In response to the proven effectiveness of DAA drugs in curing Hepatitis C, two prominent professional associations of physicians specializing in the treatment of liver disease, the American Association for the Study of Liver Disease ("AASLD") and the Infectious Disease Society of America ("IDSA"), issued new joint recommendations for the treatment of chronic

Hepatitis C in June 2016. The joint recommendation recognized that the new DAA drugs provided a "virologic cure" for chronic Hepatitis C and recommended that DAA drugs be administered to "all patients with chronic [Hepatitis C] infection" except those with short life expectations in which transplantation or other direct treatment was not available. It also noted that delays in treatment of Hepatitis C with DAA drugs reduced the effectiveness of the drugs. [Footnote omitted]. These joint recommendations of the AASLD and IDSA were subsequently endorsed by the CDC as [] "evidence-based, expert-developed recommendations for hepatitis C management." [Footnote omitted].

Id
. at 1. Thus, the court found that Cunningham's Complaint could state a plausible Eighth Amendment claim, stating:
In reaching the conclusion that Plaintiff has plausibly set forth a claim under the Eighth Amendment, the Court is mindful of the rapidly evolving medical and legal issues generated by the FDA's approval of a new generation of highly effective and curative DAA drugs, the recent pronouncements of professional organizations of liver specialists stating that treatment of essentially all patients with chronic Hepatitis C with DAA drugs is now the standard of care, and the endorsement of these new recommendations by the CDC. The Court is also aware of recent court decisions which have recognized the potential significance of these developments in addressing claims of state and federal inmates with chronic Hepatitis C who have been denied treatment with DAA drugs. See Allah v. Thomas, ___ Fed. Appx. ___, 2017 WL 568313 (3rd Cir. Feb. 13, 2017) (reversing district court's dismissal of state inmate's Eighth Amendment claim for refusal to provide treatment with DAA drugs); Postawko v. Missouri Department of Corrections, C.A. No. 2:16-4219-NKL, 2017 WL 1968317 (W.D. Mo. May 11, 2017) (denying defendants' motion to dismiss state inmate's Eighth Amendment claim for denial of DAA drugs for chronic Hepatitis C); Bernier v. Trump, C.A. No. 16-828 (APM), 2017 WL 1048053 (D.D.C. Mar. 17, 2017) (denying motion to dismiss BOP inmate's Eighth Amendment claim for denial of DAA drugs); Henderson v. Tanner, C.A. No. 15-804-SDD-EWD, 2017 WL 1015321 (M.D. La. Mar. 15, 2017), adopting Report and Recommendation 2017 WL 1017927 (Feb. 16, 2017) (denying motion to dismiss state inmate's Eighth Amendment claim for refusal to treat with DAA drugs); Abu-Jamal v. Wetzel, C.A. No. 3-16-2000, 2017 WL 34700 (M.D. Pa.
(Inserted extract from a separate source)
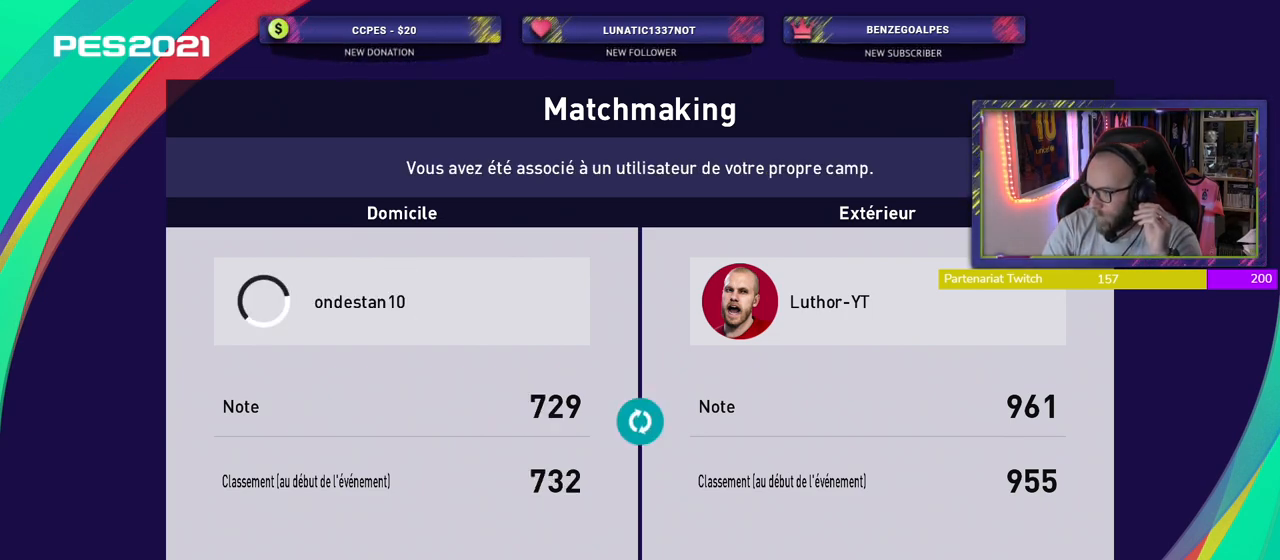
Gameplay with a controller (PlayStation layout); each line is a JSON object with the inputs held at the frame after it. "events" lists button and stick changes between this image and that frame as [ms after this image, input, new state], when the widget could be followed in between.
{"buttons": ["TOUCHPAD"], "left_stick": "center", "right_stick": "center", "events": [[280, "TOUCHPAD", "down"]]}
Jan. 3, 2017) (granting preliminary injunctive relief to state prisoner with chronic Hepatitis C and directing prison officials to provide plaintiff DAA drug treatment).
Id. at 5.

Aside from the decision in Abu Jamal, the undersigned has found no case that awarded a preliminary injunction with respect to the treatment of Hepatitis C. Moreover, the preliminary injunction in that case was awarded after the defendants had responded to both the complaint and the motion for preliminary injunction. In addition, the court relied on three days of hearings conducted in Mr. Abu-Jamal's previous complaint regarding hepatitis C treatment, in which the court found as a matter of law that the Pennsylvania's DIC policy violated the Eighth Amendment but concluded that the defendants before it were not the proper parties against whom an injunction could issue.

While the plaintiff's complaint may state a claim for relief sufficient to survive summary dismissal, it fails to establish an entitlement to a preliminary injunction. Specifically, the undersigned notes that this is the second complaint which the plaintiff has filed with respect to his Hepatitis C. See 3:15cv120. In the first case, the plaintiff was challenging a policy he maintains prohibited treatment of inmates with stage II fibrosis of the liver. The case was ultimately dismissed on January 20, 2017, and his appeal was dismissed on April 24, 2017, for failure to prosecute.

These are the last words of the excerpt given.